Fill in Basic Information

  • Enter the deployment name (letters, numbers, hyphens -, and English periods . are supported).
  • Select the model name and version to deploy (private or public models can be selected). You can change the version at any time later.
  • Note: Official public models do not support deployment.

Configure Auto Scaling

Configure the instance type for model deployment, specify the number of GPUs per instance, and the auto scaling range of instances.

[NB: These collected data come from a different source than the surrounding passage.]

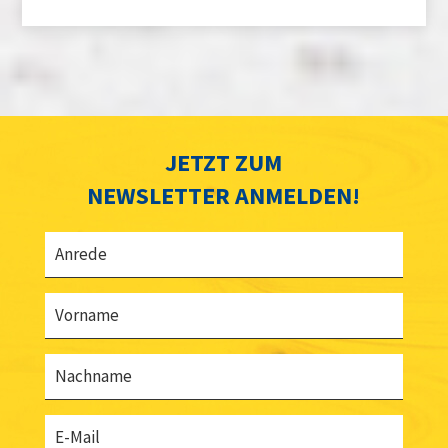
JETZT ZUM
NEWSLETTER ANMELDEN!
Anrede
Vorname
Nachname
E-Mail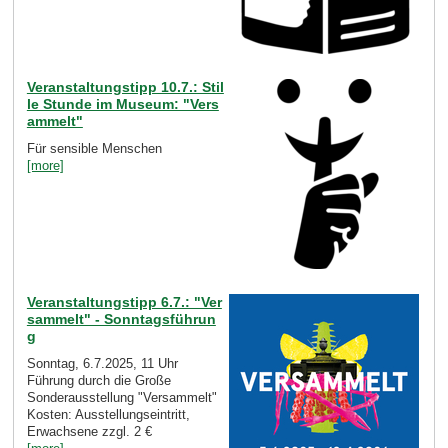
Veranstaltungstipp 10.7.: Stil
le Stunde im Museum: "Vers
ammelt"
Für sensible Menschen
[more]
Veranstaltungstipp 6.7.: "Ver
sammelt" - Sonntagsführun
g
Sonntag, 6.7.2025, 11 Uhr
Führung durch die Große
Sonderausstellung "Versammelt"
Kosten: Ausstellungseintritt,
Erwachsene zzgl. 2 €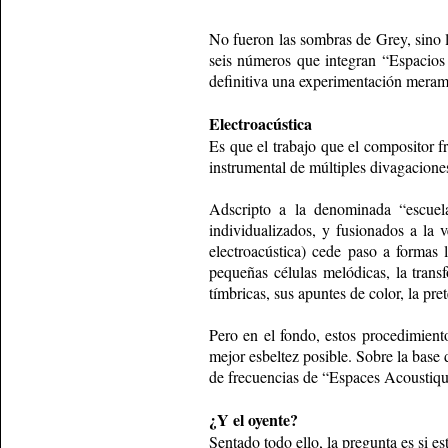
No fueron las sombras de Grey, sino l
seis números que integran “Espacios A
definitiva una experimentación merame
Electroacústica
Es que el trabajo que el compositor 
instrumental de múltiples divagaciones
Adscripto a la denominada “escuela
individualizados, y fusionados a la 
electroacústica) cede paso a formas 
pequeñas células melódicas, la trans
tímbricas, sus apuntes de color, la pre
Pero en el fondo, estos procedimient
mejor esbeltez posible. Sobre la base 
de frecuencias de “Espaces Acoustique
¿Y el oyente?
Sentado todo ello, la pregunta es si e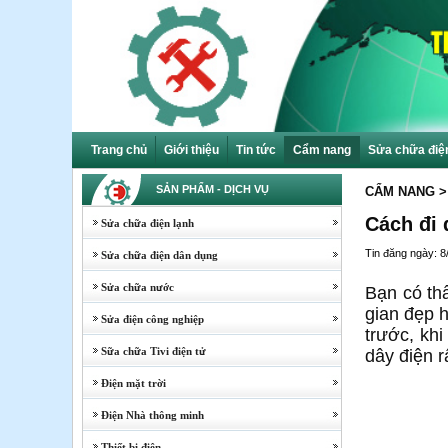
Trang chủ
Giới thiệu
Tin tức
Cẩm nang
Sửa chữa điệ
SẢN PHẨM - DỊCH VỤ
CẨM NANG
>
Cách đi 
Sửa chữa điện lạnh
Tin đăng ngày: 8
Sửa chữa điện dân dụng
Sửa chữa nước
Bạn có thấ
gian đẹp 
Sửa điện công nghiệp
trước, kh
Sữa chữa Tivi điện tử
dây điện 
Điện mặt trời
Điện Nhà thông minh
Thiết bị điện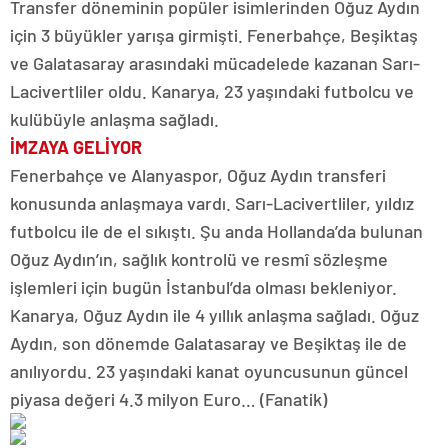
Transfer döneminin popüler isimlerinden Oğuz Aydın
için 3 büyükler yarışa girmişti. Fenerbahçe, Beşiktaş
ve Galatasaray arasındaki mücadelede kazanan Sarı-
Lacivertliler oldu. Kanarya, 23 yaşındaki futbolcu ve
kulübüyle anlaşma sağladı.
İMZAYA GELİYOR
Fenerbahçe ve Alanyaspor, Oğuz Aydın transferi
konusunda anlaşmaya vardı. Sarı-Lacivertliler, yıldız
futbolcu ile de el sıkıştı. Şu anda Hollanda’da bulunan
Oğuz Aydın’ın, sağlık kontrolü ve resmî sözleşme
işlemleri için bugün İstanbul’da olması bekleniyor.
Kanarya, Oğuz Aydın ile 4 yıllık anlaşma sağladı. Oğuz
Aydın, son dönemde Galatasaray ve Beşiktaş ile de
anılıyordu. 23 yaşındaki kanat oyuncusunun güncel
piyasa değeri 4.3 milyon Euro… (Fanatik)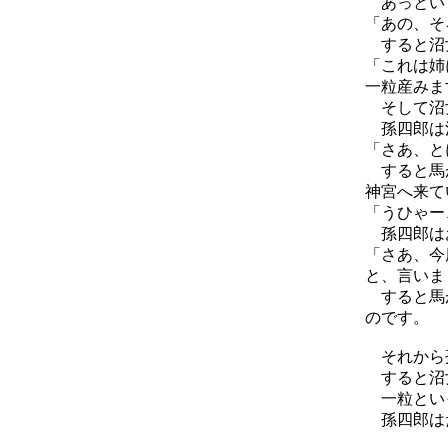
あっという
「あの、そ
すると沼女
「これは姉
一粒産みま
そして沼女
孫四郎は沼
「さあ、と
すると馬が
神宮へ来て
「うひゃー
孫四郎はお
「さあ、今
と、言いま
すると馬が
のです。
それから孫
すると沼女
一粒といっ
孫四郎は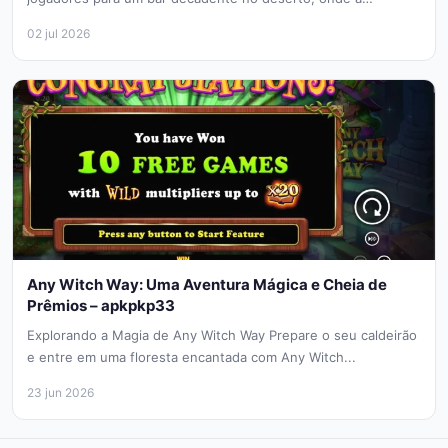
atmosfera grunge e...
02 jul 2026
Any Witch Way: Uma Aventura Mágica e Cheia de
Prêmios – apkpkp33
Explorando a Magia de Any Witch Way Prepare o seu caldeirão
e entre em uma floresta encantada com Any Witch...
23 jun 2026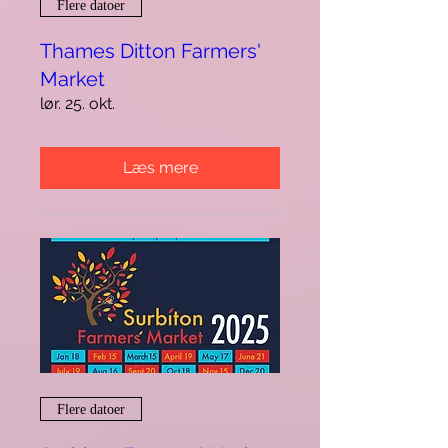
Flere datoer
Thames Ditton Farmers'
Market
lør. 25. okt.
Læs mere
Flere datoer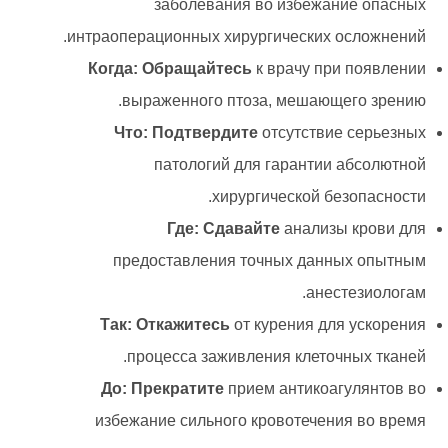
заболевания во избежание опасных
интраоперационных хирургических осложнений.
Когда: Обращайтесь
к врачу при появлении
выраженного птоза, мешающего зрению.
Что: Подтвердите
отсутствие серьезных
патологий для гарантии абсолютной
хирургической безопасности.
Где: Сдавайте
анализы крови для
предоставления точных данных опытным
анестезиологам.
Так: Откажитесь
от курения для ускорения
процесса заживления клеточных тканей.
До: Прекратите
прием антикоагулянтов во
избежание сильного кровотечения во время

  • When set to 0-0, the deployment service will not run and no billing will be incurred.
  • When set to 0-n (n > 0), the deployment service will automatically scale between 0 and n instances based on the request volume, with billing based on the number of instances and duration. This may cause cold starts: if no requests are detected for 10 minutes, the instance count will scale down to 0. When a new request arrives, the service will need time to start.
  • When set to n-m, the minimum number of instances is n, keeping the service in a warm state. Requests will not experience startup latency.

Manage Deployment

Go to My Deployments to view the list of deployments, which shows the deployment name and number of running instances.

View Details

Click a deployment service to enter its details page. You can view the model deployment experience area, API documentation, and operation logs.

Modify Deployment

In the Settings panel, modify the configuration of the deployment service, including its name, model version, and hardware settings.

Disable Deployment

Click Disable this deployment. After confirmation, the deployment service will stop running and billing will stop. This is suitable for temporarily adjusting configurations or pausing the service. Each disable operation takes about 1 minute to take effect.

Delete Deployment

Click Delete Deployment to permanently delete the deployment service. This action is irreversible, so please proceed with caution.